Saturday, March 14, 2015

Apple Grafting. 3.14Not a p.15

Materials for grafting.  3.14.15

First cut, with pruners, to approximate size.  3.14.15
 For Pi day- 3.14.15 -  I grafted a little apple tree.  To begin life for a pie. 

This scion came from an aged apple tree that hangs over my back fence.  I do not know the variety.  It must be 55 years old - it looks it.  Maybe older. The tree gets no pruning, no spray, and no thinning.  As a result, the apples are lumpy and small and wormy.  The few that escape that fate are tasty.  It may be a while before the Fedco scion arrives - if ever.  I have one M27 - minidwarf - rootstock left over from last year, so decided to construct a new little tree, from scion, taken from a branch, from that apple tree.  Once in my hands, it will be pruned, and apples will be pampered, so maybe will be bigger, and not lumpy or wormy.  That is the plan.

This time, instead of polyethylene strips, I used parafilm.  It's easy to buy through Amazon.  I don't know that parafilm is any better than polyethylene.  If no strips are available, it's easy to cut strips from plastic food bags, which is free and recycled and easy.

Parafilm does make a good air-tight-looking seal.  I don't know if it stretches quite as tight.  Maybe.

The rootstock was larger diameter than the scion.  As long as the cambium matches on one side, the graft should take, and fill in the other side.  Apple grafts are pretty forgiving.
Second cut, with knife, for whip matching.  3.14.15

Cutting the tongue.  3.14.15
Fitting the graft together.  3.14.15
 Forgot to use macro setting for first few photos.  The rest are more clear.

I tightened the parafilm so the bent cut edges matched.  I did not draw out a long tail on the ends this time.  Last year when I did that, they curled away from the graft and needed to be cut off.  The church window that remains will fill in, on its own.
On one side due to size mis-match.  3.14.15

It's OK if it doesn't take.  Prior experience tells me it might.

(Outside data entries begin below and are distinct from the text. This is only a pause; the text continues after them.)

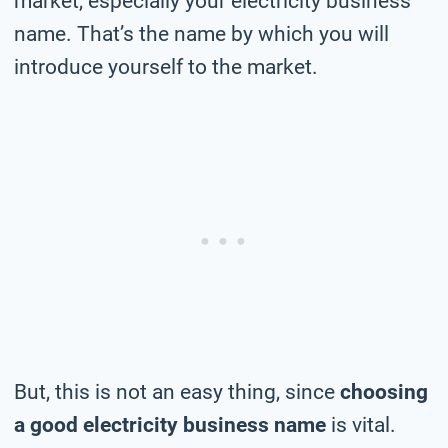
market, especially your electricity business
name. That’s the name by which you will
introduce yourself to the market.
But, this is not an easy thing, since
choosing
a good electricity business name
is vital.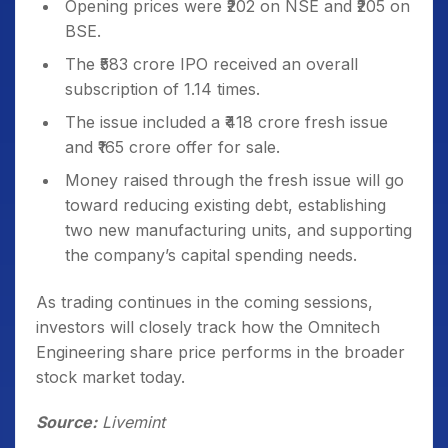
Opening prices were ₹202 on NSE and ₹205 on
BSE.
The ₹583 crore IPO received an overall
subscription of 1.14 times.
The issue included a ₹418 crore fresh issue
and ₹165 crore offer for sale.
Money raised through the fresh issue will go
toward reducing existing debt, establishing
two new manufacturing units, and supporting
the company’s capital spending needs.
As trading continues in the coming sessions,
investors will closely track how the Omnitech
Engineering share price performs in the broader
stock market today.
Source:
Livemint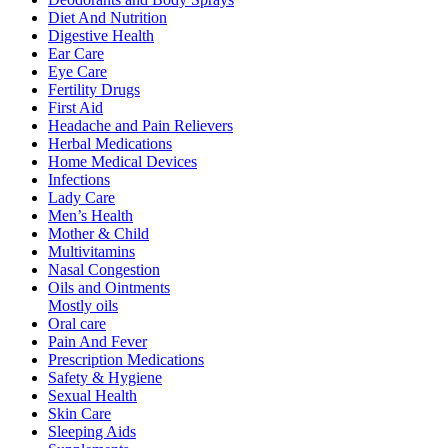
Diet And Nutrition
Digestive Health
Ear Care
Eye Care
Fertility Drugs
First Aid
Headache and Pain Relievers
Herbal Medications
Home Medical Devices
Infections
Lady Care
Men’s Health
Mother & Child
Multivitamins
Nasal Congestion
Oils and Ointments
Mostly oils
Oral care
Pain And Fever
Prescription Medications
Safety & Hygiene
Sexual Health
Skin Care
Sleeping Aids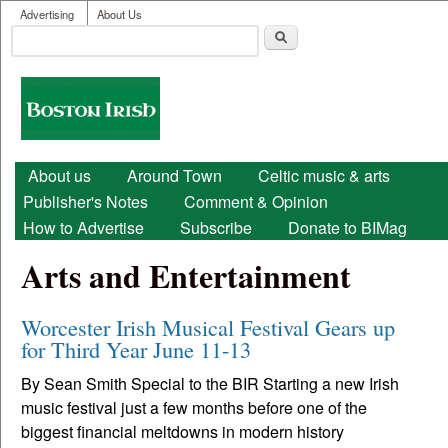
User menu
Skip to main content
Advertising
About Us
Search
Search form
Boston
Irish
Main menu
About us
Around Town
Celtic music & arts
Publisher's Notes
Comment & Opinion
How to Advertise
Subscribe
Donate to BIMag
Arts and Entertainment
Worcester Irish Musical Festival Gears up
for Third Year June 11-13
By Sean Smith Special to the BIR Starting a new Irish
music festival just a few months before one of the
biggest financial meltdowns in modern history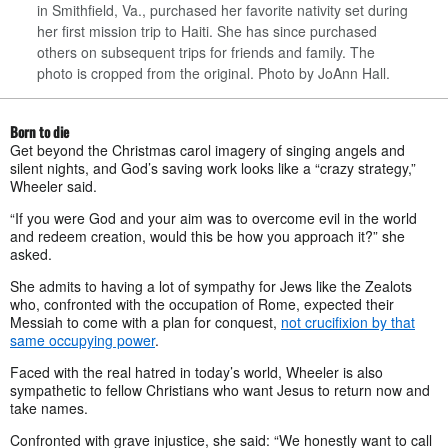
in Smithfield, Va., purchased her favorite nativity set during
her first mission trip to Haiti. She has since purchased
others on subsequent trips for friends and family. The
photo is cropped from the original. Photo by JoAnn Hall.
Born to die
Get beyond the Christmas carol imagery of singing angels and
silent nights, and God’s saving work looks like a “crazy strategy,”
Wheeler said.
“If you were God and your aim was to overcome evil in the world
and redeem creation, would this be how you approach it?” she
asked.
She admits to having a lot of sympathy for Jews like the Zealots
who, confronted with the occupation of Rome, expected their
Messiah to come with a plan for conquest,
not crucifixion by that
same occupying power
.
Faced with the real hatred in today’s world, Wheeler is also
sympathetic to fellow Christians who want Jesus to return now and
take names.
Confronted with grave injustice, she said: “We honestly want to call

Meanwhile, the whip-and-tongue grafts I did on one-year-old columnar trees a couple of weeks ago, have swelling terminal buds.  That's better than dead terminal buds.   If they take, the bottom branches will have red apples, the next ones up will have yellow apples.  If next year is good, a third tier of another red could be added.  That would make for a couple of unusual trees.
Wrapped with parafilm.  3.14.15


  1. Thank you for the grafting demo and the web link. I've been pouring over the site, very helpful info. I've not done a whip and tongue yet but am please with the cleft and parafilm results. This is my first time using parafilm after the grafting class I bough some over there and it seem to be very easy to use. I don't think I'll go with the drippy messy bees wax again. The instructor say you need to stretch the tape as thin as you can then it will wrap tighter. Does your tape stretch thin? I may buy more tape on Amazon too. So far looks like Sierra plum, Old Fashion Delicious, Esopus Spitzenberg apple took. The E.S. is Thomas Jefferson's favorite apple but is very susceptible to disease. The whip and tongue is great for the sandwich effect you want for your apple. Mine is rather a patch work of grafting on side limbs. Grafting is a great hobby when it works, its like a work of art. I want to see your layer of apple of different colors.

  2. Lance, the whip and tongue is really easy. I think the interlocking aspect might make the grafts take better, and more cambium contact. It takes a little more cutting skill, but I can do it an I am not a fine craftsman. The main thing is to have a very sharp knife, so it doesn't catch in the wood and slip, causing a major cut on the grafter. It helped a lot to practice on prunings, until I knew how the wood responds to the knife. I don't know how to explain it but I steady my hands while cutting. I sharpen the blade between each cut. I am gradual making the cut, and try to be safe.

    I don't know yet how I feel about Parafilm. It's cleaner than the asphalt emulsion, and probably fewer carcinogens. Maybe my Parafilm tape was too wide. I found it difficult to stretch and hold the graft together at the same time. Polyethylene feels easier in my hands, more stretchy, and stretches more uniformly. I have a roll of each, now, so it will give me a chance to see what happens. The important thing in the end is, do the grafts take?

    Congrats on your grafts taking! The varieties sound interesting. It's sobering to eat something that Thomas Jefferson grew. He also liked Lattarula fig, another name for White Marseilles.

    I had a graft of Esopus Spitzenberg that grew like crazy, then died last winter. I don't know what killed it, maybe voles. I planted a multigraft apple in its place last week or 2 weeks ago. Probably better, more disease resistant varieties.